LA TELARAÑA: ¿Qué me pasa, doctor?

sábado, marzo 28

¿Qué me pasa, doctor?


La respuesta a la pregunta del debate -¿Cree que el decreto del catalán hará perder profesionales en la sanidad?- en El Mundo.





No. O sí o ni una cosa ni la otra. Me encantan este tipo de preguntas porque me permiten coquetear con la literatura, saborear las relaciones entre la ficción y la realidad y hasta dar rienda suelta a mi natural y enloquecida vena hipocondríaca. La hipocondría es un arte. Exige introspección y angustia, pero también distanciamiento y humor para relativizar la fragilidad que nos encorseta y salir airosos. No somos esa radiografía aterida que nos mira sin vernos ni ese diagrama de líneas y constelaciones, selvas, fermentaciones y flujos de glándulas con las que el médico nos ausculta. Somos algo más, aunque no sea mucho.

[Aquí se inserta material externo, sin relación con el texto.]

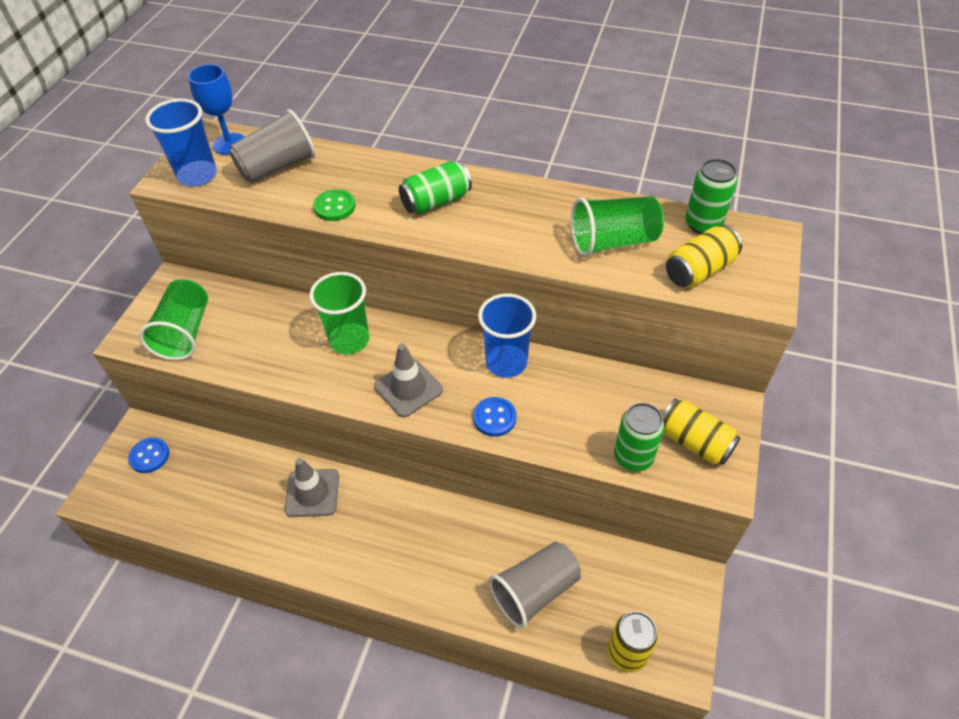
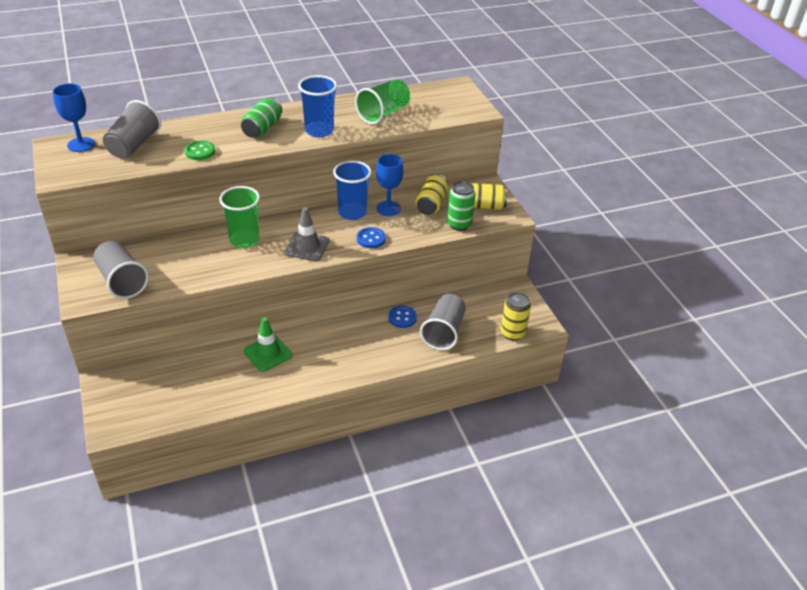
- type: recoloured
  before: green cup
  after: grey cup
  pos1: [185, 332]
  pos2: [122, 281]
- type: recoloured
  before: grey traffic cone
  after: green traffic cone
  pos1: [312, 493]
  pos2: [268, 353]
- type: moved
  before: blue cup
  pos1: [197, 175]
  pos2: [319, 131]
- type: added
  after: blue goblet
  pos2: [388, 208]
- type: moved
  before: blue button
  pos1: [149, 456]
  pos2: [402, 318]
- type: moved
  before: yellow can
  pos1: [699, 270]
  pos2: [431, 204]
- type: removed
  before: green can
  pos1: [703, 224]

Cuando una ley es torpe y estúpida, nadie se preocupa por cumplirla. No hay, pues, apuro. El decreto del catalán no pasa de ser un feto en plena vigencia de plazos de la ley del aborto, un atentado contra la lógica general de las cosas, su naturaleza y su instinto de supervivencia más allá de cualquier perversión ideológica. Es, en fin, un ataque suicida contra la salud pública en sí misma, que no es ese carnaval lingüístico en el que el Govern danza, sino algo mucho más serio: la salud privada de cada ciudadano. La suya. La mía.

Con todo, basta con ojear la estampa de Antich en cualquier foto -la sonrisa y el flequillo flácidos, la mirada acristalada y los brazos siempre cruzados en salva sea la parte- para inferir que no es un tipo duro. Más parece una víctima resignada del pragmatismo, la erótica del poder y de los pactos con los depredadores –lingüísticos unos, ERC o PSM, y económicos otros, UM- gracias a los que gobierna. O eso cree él, porque todo tiene sus límites y la realidad tiende a la supervivencia, a la mejora cuando puede y a la adaptación si no tiene otro remedio. A ese decreto le aguarda igual destino que al Pacto de Govern. La disolución. El olvido.

Vuelvo a la hipocondría. A veces quisiera que mi equipo médico habitual me hablase en catalán en vez de hacerlo, como acostumbra, en castellano. En catalán parece haber menos patologías o, en todo caso, muchas menos palabras con que expresar esos matices técnicos, indescifrables, piadosos o crueles, que adornan, filosóficamente, las enfermedades –sus síntomas y excrecencias, sus diagnósticos, sus remedios y venenos, sus fármacos- convirtiéndolas en algo tan fascinante como terrorífico. Pero enseguida desisto. La complejidad desenmascara la simpleza y sólo así la vida, caprichosa, prosigue su curso.